#### Page-level text extractions:
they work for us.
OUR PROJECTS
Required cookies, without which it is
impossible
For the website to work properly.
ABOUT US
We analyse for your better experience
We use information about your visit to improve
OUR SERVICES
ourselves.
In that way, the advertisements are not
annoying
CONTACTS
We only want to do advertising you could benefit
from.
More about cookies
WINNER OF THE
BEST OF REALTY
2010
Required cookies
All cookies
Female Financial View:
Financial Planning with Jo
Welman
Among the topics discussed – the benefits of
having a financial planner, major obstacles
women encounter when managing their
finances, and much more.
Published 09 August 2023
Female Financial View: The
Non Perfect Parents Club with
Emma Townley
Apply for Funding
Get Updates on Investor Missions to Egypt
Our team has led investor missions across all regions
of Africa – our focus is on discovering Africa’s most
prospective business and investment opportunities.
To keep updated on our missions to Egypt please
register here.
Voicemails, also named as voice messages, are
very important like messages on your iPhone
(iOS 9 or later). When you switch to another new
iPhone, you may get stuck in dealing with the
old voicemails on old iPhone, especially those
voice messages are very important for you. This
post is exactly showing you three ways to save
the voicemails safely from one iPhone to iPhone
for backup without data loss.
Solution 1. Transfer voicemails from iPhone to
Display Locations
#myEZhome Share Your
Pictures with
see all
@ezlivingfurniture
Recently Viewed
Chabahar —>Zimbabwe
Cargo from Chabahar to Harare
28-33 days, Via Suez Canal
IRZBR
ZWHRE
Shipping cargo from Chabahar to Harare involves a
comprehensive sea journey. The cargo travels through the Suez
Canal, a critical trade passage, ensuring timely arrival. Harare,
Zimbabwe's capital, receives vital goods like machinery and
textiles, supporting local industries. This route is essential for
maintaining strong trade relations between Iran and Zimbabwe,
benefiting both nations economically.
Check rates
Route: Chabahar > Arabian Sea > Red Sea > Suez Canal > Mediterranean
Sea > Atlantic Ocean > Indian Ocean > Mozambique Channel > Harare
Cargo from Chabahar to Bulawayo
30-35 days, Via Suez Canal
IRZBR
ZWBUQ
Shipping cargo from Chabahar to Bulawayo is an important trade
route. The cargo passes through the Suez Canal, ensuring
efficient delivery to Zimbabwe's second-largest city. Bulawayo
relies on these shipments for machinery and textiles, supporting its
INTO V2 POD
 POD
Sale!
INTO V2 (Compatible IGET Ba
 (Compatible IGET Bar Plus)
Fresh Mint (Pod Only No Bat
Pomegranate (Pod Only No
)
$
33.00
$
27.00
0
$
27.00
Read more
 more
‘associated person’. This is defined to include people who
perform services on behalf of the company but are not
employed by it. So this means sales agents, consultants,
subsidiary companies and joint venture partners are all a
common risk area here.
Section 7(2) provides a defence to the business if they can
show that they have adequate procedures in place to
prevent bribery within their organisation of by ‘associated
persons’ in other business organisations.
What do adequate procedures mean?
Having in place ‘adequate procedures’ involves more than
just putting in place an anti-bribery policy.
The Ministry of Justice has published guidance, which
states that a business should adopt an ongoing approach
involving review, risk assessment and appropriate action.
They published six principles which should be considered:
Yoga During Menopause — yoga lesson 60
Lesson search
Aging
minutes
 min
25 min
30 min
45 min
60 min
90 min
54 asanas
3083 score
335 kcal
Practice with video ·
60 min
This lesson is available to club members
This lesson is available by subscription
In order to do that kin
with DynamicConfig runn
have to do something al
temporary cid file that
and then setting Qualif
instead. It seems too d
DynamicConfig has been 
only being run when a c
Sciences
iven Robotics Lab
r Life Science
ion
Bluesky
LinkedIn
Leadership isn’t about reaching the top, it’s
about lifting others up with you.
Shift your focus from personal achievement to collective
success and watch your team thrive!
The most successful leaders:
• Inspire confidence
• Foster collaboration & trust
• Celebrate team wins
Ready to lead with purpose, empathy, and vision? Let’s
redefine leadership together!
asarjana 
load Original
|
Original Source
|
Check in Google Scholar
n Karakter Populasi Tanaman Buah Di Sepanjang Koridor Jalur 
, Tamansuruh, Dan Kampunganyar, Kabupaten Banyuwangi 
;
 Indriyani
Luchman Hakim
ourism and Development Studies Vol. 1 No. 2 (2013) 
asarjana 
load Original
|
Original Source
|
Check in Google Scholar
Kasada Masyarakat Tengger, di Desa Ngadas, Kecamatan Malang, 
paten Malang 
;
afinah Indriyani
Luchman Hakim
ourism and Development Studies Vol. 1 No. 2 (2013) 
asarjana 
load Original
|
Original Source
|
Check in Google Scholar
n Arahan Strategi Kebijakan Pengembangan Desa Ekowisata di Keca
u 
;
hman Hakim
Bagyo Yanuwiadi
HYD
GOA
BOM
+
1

#### What is required:
Render every line from the start of the records through the line containing "Female Financial View: The", inclusive, as a numbered list, omitting any blank lines.

#### Response box:
1. they work for us.
2. OUR PROJECTS
3. Required cookies, without which it is
4. impossible
5. For the website to work properly.
6. ABOUT US
7. We analyse for your better experience
8. We use information about your visit to improve
9. OUR SERVICES
10. ourselves.
11. In that way, the advertisements are not
12. annoying
13. CONTACTS
14. We only want to do advertising you could benefit
15. from.
16. More about cookies
17. WINNER OF THE
18. BEST OF REALTY
19. 2010
20. Required cookies
21. All cookies
22. Female Financial View:
23. Financial Planning with Jo
24. Welman
25. Among the topics discussed – the benefits of
26. having a financial planner, major obstacles
27. women encounter when managing their
28. finances, and much more.
29. Published 09 August 2023
30. Female Financial View: The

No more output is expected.